Revalorisation des salaires, acquisition de matériel de communication et de protection, mise en place d’une unité de soin à l’Ecohôtel et au campement sont entre autres préoccupations que j’ai soumises au responsable du ‘’Touraco’’. « Cela fait exactement 6 mois que nous avons pris la gestion de l’Ecohôtel et du Camp chimpanzé. Nous avons de grands projets pour nos agents et tous les touristes qui viendront nous visiter. Je veux rassurer nos écoguides que, bientôt, de grandes actions seront menées à leur endroit pour la bonne marche de leur travail », rassure Karl Diakité, le responsable de ‘’Taï Lodge’’, la nouvelle structure en charge de l’écohôtel dont dépendent les écoguides.

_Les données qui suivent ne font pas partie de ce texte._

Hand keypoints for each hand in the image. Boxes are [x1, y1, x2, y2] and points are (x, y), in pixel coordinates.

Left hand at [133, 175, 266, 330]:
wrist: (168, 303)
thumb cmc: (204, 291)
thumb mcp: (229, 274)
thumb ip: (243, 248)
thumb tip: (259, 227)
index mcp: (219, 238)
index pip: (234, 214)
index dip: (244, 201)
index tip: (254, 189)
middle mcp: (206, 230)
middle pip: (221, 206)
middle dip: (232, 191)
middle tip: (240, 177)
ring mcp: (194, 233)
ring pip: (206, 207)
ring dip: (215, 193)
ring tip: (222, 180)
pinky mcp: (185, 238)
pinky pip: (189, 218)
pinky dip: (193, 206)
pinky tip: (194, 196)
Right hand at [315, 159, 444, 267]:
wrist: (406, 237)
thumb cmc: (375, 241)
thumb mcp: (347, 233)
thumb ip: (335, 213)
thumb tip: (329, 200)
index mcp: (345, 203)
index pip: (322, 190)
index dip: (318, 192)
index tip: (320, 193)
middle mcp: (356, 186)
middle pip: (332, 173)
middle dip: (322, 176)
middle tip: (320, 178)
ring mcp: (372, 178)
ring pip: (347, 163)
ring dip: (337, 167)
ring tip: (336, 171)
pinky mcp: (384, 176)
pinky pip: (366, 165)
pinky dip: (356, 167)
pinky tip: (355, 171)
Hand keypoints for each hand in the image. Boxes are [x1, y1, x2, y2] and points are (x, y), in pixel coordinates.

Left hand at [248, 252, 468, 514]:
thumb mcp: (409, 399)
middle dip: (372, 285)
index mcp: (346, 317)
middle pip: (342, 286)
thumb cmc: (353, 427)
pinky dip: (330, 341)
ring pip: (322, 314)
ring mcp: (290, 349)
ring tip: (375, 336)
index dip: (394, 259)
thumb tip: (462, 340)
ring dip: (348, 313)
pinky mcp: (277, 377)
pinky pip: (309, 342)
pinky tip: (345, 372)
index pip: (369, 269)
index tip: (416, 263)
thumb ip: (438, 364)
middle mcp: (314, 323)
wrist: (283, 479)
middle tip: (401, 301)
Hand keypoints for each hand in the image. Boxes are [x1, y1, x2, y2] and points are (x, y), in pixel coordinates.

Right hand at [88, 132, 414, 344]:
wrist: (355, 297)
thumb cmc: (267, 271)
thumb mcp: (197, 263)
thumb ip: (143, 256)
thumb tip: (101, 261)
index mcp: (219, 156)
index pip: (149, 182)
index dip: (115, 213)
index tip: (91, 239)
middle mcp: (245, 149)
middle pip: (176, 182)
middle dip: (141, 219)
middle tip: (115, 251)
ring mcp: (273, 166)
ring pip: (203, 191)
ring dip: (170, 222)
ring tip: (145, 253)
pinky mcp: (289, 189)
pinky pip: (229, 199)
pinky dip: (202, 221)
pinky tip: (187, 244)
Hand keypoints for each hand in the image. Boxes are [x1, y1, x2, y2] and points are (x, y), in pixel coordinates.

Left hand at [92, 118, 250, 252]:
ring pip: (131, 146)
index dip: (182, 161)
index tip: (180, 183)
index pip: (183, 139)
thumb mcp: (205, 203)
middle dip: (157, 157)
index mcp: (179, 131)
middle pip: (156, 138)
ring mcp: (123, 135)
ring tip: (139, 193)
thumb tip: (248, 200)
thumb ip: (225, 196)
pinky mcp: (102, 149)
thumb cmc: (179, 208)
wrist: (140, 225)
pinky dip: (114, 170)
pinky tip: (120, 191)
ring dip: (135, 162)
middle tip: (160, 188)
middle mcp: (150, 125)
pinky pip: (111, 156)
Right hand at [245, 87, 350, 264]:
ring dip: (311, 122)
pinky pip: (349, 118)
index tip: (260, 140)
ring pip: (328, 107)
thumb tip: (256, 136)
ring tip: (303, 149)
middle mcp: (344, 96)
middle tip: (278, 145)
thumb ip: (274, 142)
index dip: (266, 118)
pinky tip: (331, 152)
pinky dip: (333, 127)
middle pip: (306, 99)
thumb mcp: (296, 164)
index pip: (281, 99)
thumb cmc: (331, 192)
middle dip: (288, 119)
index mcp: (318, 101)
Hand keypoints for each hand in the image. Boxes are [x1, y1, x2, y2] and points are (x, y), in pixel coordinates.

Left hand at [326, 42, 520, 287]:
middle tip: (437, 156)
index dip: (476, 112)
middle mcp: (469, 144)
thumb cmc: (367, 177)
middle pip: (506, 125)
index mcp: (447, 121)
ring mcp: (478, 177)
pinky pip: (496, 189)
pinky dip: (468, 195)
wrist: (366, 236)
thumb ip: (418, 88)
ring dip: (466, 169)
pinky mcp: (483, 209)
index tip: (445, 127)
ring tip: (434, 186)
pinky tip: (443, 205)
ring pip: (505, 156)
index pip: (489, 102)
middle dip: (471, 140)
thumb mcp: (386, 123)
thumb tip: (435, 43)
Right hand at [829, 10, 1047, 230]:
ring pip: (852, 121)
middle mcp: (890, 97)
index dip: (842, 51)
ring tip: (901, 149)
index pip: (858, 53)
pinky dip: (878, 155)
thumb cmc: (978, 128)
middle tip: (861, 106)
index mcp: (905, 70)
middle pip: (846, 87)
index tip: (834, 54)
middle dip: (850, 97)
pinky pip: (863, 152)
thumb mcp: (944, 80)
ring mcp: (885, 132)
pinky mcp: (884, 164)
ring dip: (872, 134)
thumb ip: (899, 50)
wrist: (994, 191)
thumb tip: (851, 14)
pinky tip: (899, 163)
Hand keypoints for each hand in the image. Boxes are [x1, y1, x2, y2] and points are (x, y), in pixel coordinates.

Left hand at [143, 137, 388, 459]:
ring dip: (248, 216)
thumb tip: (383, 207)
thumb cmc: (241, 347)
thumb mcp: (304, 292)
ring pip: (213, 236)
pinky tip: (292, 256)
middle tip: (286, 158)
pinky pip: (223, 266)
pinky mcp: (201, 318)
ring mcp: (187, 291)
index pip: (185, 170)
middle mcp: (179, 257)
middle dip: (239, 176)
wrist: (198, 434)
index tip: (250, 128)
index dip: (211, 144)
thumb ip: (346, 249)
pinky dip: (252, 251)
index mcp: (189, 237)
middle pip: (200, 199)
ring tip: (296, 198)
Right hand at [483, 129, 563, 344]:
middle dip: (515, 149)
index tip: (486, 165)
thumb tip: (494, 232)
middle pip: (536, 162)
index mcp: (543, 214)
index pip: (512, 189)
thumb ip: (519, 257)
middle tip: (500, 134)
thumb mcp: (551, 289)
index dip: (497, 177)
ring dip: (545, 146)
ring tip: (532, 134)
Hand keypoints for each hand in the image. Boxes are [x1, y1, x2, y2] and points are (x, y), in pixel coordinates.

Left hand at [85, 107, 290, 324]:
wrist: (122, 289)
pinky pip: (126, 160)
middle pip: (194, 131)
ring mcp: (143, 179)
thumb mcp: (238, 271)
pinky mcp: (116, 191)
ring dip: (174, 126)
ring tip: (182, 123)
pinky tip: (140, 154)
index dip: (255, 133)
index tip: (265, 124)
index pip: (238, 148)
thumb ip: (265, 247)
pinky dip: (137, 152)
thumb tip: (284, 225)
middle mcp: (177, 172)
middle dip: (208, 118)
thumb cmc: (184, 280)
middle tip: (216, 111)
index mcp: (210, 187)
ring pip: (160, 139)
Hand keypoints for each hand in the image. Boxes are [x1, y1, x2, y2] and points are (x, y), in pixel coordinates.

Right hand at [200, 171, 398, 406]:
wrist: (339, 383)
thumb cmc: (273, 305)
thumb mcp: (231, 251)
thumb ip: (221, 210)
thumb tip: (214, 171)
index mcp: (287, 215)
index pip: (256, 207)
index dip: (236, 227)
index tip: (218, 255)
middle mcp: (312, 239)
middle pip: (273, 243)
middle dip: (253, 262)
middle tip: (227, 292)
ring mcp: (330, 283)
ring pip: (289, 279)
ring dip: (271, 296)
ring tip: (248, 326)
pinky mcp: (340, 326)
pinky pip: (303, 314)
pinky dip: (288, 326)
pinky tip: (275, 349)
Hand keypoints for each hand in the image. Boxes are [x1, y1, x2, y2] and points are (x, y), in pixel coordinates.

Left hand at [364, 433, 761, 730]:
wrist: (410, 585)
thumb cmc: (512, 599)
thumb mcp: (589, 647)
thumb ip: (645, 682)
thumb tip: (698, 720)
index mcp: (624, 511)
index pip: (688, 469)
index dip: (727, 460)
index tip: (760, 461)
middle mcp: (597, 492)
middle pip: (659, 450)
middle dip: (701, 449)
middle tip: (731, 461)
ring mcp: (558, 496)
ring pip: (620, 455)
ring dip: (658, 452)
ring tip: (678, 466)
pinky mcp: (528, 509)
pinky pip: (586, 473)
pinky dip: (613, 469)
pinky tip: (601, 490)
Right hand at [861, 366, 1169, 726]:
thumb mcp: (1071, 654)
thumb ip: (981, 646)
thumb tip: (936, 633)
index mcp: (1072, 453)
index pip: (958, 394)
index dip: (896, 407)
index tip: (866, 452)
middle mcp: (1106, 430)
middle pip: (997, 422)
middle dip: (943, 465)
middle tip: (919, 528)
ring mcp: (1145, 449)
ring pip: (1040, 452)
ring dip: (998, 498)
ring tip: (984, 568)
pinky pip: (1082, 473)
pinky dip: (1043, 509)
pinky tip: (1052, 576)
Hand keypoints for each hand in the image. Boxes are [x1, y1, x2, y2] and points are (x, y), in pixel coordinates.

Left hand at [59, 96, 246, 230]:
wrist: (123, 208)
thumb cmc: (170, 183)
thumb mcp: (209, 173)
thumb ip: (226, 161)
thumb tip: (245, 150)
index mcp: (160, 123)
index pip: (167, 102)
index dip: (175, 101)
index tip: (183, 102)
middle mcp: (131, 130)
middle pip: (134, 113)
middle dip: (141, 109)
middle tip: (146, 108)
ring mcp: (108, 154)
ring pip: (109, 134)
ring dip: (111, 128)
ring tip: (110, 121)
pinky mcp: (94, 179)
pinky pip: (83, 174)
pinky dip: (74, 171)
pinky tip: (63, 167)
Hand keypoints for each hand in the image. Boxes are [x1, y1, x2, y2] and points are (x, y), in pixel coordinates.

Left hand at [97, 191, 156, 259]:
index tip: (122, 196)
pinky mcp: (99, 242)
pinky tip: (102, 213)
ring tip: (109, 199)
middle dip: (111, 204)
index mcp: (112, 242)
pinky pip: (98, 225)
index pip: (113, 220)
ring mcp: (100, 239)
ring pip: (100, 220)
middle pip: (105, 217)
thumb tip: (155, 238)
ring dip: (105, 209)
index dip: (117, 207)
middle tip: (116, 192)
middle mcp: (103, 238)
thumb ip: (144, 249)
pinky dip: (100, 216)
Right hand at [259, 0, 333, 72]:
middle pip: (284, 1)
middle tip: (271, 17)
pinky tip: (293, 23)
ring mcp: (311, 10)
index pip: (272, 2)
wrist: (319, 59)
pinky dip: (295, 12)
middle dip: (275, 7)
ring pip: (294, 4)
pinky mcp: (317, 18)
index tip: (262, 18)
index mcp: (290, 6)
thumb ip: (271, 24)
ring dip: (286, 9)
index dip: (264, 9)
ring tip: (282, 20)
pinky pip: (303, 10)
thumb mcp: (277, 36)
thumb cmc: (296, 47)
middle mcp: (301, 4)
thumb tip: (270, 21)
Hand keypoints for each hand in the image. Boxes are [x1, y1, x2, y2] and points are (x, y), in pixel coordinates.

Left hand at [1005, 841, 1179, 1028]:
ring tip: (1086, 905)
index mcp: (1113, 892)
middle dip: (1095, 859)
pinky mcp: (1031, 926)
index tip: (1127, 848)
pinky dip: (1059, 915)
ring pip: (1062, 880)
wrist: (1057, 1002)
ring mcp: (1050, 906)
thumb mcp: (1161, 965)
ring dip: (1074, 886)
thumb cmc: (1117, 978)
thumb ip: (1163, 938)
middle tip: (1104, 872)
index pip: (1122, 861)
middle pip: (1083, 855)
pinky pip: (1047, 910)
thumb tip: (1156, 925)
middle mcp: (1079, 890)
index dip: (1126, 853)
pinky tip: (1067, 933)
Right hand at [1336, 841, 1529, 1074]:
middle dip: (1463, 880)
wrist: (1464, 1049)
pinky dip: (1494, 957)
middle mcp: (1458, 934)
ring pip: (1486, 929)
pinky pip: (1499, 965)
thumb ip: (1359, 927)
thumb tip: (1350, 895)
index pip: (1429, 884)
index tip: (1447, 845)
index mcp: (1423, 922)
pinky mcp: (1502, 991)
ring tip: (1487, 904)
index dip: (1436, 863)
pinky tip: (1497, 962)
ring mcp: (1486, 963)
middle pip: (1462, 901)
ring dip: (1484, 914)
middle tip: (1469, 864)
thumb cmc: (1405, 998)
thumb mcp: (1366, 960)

Nous voudrions aussi dire un grand merci au Cen Epokou Yapi Nazaire, Commandant du Groupement tactique inter-armée 2 (Gtia 2) de Grabo, son second, le Cdt Hié Charles, l’Adjudant-chef Soro Salifou, la brigade de gendarmerie de Tabou et de Grabo, qui, respectivement ont remorqué et dépanné notre véhicule en panne d’abord  jusqu’au Gtia 2, puis assurer l’escorte de sécurité jusqu’à Tabou, avant de passer le relais à la gendarmerie de Tabou et celle de la gendarmerie de Grand-Bereby qui nous a escortés jusqu’à San-Pedro. C’est à 2h30mn du matin que nous avons regagné nos chambres d’hôtel pour un repos bien mérité. L’esprit chargé de souvenirs et d’émotions.